» Задание A:
Переведите на английский язык предложение «Ответила Алла.» из текста для анализа.
» Задание B:
Переименуйте «Präferenzen» в «Einstellungen» в записях, начиная с самой первой строки и заканчивая строкой с «természetes arcfiatalító kezelésre» включительно. Приведите только эти строки, больше ничего в них не меняя.

:: Текст для анализа ::

Первое остережение, услышанное после мальчишеской драки: «Ты что развоевался, жид?»
Первое недоумение: «Мама, что такое жид?»
И объяснение матери: «Ты крещеный». С ее же добавлением: «Жид крещеный, что вор прощеный».
С тем прожита жизнь.
А потом, в конце — в коробке, набитой всякой дребеденью, — связка писем, перевязанных черной шелковой ленточкой.
«...У него должен быть отец... Прости и прощай. К».
На этом прерывалась публикация в «Литературных новостях». Больше не раздумывая, я набрал номер телефона нагибинской дачи в Красной Пахре.
Ответила Алла.
Я был знаком с нынешней женой Юрия Нагибина, у нас были добрые и ровные отношения, отражающие его расположение ко мне.

:::
:: Исходные данные ::

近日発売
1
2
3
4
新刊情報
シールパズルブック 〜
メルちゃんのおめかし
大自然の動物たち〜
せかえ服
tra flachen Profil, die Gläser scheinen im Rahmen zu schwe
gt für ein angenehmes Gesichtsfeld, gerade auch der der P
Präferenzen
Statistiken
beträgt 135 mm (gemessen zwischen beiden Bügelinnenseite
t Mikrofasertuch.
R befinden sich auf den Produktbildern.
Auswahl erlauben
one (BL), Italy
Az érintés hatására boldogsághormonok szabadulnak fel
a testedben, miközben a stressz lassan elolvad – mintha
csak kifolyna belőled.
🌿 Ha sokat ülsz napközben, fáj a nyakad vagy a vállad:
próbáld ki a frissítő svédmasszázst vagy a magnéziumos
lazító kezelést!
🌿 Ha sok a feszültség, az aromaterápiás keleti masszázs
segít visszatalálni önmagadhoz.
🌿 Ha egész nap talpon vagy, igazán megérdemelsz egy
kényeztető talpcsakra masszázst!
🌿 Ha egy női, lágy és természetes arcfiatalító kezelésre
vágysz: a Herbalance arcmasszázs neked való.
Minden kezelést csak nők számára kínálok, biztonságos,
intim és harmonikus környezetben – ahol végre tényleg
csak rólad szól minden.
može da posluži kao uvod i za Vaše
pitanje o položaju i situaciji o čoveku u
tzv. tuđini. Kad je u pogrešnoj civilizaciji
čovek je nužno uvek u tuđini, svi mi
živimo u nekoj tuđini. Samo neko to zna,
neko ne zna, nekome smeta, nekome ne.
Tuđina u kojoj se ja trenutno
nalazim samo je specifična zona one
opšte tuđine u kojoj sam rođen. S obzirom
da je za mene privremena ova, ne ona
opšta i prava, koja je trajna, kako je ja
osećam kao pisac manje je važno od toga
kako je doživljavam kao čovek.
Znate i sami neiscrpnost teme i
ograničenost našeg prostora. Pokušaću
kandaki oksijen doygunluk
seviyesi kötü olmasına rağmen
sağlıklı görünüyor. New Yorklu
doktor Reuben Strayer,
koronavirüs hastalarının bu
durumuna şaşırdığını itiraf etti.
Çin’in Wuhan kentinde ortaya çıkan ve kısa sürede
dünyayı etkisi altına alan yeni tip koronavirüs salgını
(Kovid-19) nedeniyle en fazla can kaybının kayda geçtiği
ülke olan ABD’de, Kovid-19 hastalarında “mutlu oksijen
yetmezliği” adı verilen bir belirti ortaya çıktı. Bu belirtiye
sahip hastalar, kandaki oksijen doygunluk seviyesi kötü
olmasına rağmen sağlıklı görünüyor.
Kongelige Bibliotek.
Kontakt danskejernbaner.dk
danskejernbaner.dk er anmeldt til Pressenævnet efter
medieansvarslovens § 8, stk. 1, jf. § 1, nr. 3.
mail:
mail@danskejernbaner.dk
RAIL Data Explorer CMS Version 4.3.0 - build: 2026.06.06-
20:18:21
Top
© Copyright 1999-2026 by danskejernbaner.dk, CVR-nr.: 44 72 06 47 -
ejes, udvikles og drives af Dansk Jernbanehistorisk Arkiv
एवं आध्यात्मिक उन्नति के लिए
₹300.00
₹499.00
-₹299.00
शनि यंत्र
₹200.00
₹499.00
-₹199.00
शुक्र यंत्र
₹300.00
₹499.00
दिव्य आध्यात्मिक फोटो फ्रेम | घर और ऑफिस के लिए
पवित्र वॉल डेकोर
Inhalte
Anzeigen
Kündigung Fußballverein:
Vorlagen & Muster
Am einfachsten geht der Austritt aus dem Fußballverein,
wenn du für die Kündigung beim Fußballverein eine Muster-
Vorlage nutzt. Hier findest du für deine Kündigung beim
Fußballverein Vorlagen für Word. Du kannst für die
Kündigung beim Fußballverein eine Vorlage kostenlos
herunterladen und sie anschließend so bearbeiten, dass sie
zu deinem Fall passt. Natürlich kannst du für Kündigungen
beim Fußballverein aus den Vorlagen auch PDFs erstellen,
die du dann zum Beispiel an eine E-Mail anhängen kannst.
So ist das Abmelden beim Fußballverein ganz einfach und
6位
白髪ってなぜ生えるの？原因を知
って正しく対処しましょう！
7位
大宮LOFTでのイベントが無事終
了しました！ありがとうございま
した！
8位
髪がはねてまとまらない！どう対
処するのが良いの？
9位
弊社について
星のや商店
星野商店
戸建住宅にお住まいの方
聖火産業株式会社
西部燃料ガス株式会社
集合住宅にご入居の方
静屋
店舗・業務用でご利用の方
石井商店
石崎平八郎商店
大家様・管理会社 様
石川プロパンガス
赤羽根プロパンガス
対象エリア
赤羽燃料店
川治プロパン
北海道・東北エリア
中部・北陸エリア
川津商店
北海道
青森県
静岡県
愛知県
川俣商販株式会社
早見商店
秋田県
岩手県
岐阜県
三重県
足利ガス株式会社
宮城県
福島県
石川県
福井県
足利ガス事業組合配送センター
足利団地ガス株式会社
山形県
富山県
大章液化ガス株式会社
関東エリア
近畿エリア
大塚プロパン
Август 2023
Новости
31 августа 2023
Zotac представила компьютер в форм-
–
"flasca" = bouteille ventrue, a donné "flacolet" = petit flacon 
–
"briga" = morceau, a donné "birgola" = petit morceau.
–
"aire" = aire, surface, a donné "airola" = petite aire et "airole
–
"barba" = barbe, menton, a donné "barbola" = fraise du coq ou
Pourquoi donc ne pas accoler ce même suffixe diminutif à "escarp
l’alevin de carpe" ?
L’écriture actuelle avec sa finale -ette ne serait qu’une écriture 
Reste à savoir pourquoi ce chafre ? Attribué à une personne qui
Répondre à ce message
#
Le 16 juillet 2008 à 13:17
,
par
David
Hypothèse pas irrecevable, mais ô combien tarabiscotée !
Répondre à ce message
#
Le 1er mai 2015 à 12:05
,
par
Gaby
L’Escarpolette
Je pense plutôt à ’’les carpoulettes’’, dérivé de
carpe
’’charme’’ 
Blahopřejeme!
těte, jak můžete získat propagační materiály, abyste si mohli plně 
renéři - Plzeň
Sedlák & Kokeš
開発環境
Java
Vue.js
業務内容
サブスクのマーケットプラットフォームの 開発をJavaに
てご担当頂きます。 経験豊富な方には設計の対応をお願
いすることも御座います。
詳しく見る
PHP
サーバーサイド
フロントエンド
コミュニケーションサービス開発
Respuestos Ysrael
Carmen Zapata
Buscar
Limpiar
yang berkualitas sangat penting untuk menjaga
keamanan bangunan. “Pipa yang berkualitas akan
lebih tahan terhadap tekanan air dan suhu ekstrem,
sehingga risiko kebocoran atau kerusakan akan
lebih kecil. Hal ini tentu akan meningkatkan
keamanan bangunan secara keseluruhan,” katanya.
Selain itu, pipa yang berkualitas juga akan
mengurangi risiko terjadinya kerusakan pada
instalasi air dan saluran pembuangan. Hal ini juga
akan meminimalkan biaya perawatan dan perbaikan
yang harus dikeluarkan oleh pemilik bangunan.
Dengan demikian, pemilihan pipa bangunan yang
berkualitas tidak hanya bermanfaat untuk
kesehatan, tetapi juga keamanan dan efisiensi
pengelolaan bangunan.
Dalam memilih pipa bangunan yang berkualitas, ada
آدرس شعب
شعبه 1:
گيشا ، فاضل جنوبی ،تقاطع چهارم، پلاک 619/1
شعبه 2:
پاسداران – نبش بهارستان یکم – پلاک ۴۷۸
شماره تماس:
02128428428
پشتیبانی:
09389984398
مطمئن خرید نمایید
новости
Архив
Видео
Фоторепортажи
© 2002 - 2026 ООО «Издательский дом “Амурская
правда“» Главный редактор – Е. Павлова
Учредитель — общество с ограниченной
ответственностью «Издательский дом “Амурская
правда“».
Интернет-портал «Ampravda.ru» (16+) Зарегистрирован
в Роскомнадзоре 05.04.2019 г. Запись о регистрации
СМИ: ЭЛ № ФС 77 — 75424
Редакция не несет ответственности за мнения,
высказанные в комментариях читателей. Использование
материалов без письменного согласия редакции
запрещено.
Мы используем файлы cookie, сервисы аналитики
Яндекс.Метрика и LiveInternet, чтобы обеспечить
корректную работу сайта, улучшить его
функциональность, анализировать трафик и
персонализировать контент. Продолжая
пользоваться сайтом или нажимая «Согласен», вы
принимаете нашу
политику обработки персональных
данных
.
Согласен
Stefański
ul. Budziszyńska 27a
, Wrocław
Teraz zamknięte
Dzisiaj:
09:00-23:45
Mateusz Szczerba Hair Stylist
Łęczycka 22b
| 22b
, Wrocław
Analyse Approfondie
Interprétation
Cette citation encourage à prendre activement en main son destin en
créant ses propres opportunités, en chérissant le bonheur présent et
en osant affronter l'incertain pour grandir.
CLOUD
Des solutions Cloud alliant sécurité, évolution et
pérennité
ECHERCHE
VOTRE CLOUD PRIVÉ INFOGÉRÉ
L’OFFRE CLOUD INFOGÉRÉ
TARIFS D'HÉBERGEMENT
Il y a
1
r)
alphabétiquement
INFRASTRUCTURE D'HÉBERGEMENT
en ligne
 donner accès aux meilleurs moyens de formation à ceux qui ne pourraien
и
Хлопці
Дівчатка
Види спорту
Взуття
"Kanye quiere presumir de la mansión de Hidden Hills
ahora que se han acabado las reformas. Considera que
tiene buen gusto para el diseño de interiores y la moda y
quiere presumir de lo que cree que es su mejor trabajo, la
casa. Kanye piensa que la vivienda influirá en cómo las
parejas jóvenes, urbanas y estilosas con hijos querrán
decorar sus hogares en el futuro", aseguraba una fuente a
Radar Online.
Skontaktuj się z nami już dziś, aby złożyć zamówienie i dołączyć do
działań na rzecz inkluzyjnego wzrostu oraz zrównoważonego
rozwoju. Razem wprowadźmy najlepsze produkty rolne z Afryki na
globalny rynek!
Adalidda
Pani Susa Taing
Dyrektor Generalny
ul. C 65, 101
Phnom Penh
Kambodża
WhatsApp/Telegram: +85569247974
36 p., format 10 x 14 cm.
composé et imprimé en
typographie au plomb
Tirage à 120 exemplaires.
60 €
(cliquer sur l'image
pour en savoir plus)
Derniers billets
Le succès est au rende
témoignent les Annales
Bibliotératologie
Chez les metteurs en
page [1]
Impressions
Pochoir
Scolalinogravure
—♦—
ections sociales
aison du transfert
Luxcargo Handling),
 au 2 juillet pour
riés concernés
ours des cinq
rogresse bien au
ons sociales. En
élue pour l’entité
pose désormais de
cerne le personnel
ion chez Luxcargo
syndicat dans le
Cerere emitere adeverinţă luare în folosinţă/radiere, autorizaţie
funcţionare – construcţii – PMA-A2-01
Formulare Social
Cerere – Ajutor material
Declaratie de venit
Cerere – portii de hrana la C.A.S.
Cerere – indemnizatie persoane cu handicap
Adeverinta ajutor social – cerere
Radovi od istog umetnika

:::

» Ваше решение A:
Alla answered.

» Ваше решение B:
近日発売
1
2
3
4
新刊情報
シールパズルブック 〜
メルちゃんのおめかし
大自然の動物たち〜
せかえ服
tra flachen Profil, die Gläser scheinen im Rahmen zu schwe
gt für ein angenehmes Gesichtsfeld, gerade auch der der P
Einstellungen
Statistiken
beträgt 135 mm (gemessen zwischen beiden Bügelinnenseite
t Mikrofasertuch.
R befinden sich auf den Produktbildern.
Auswahl erlauben
one (BL), Italy
Az érintés hatására boldogsághormonok szabadulnak fel
a testedben, miközben a stressz lassan elolvad – mintha
csak kifolyna belőled.
🌿 Ha sokat ülsz napközben, fáj a nyakad vagy a vállad:
próbáld ki a frissítő svédmasszázst vagy a magnéziumos
lazító kezelést!
🌿 Ha sok a feszültség, az aromaterápiás keleti masszázs
segít visszatalálni önmagadhoz.
🌿 Ha egész nap talpon vagy, igazán megérdemelsz egy
kényeztető talpcsakra masszázst!
🌿 Ha egy női, lágy és természetes arcfiatalító kezelésre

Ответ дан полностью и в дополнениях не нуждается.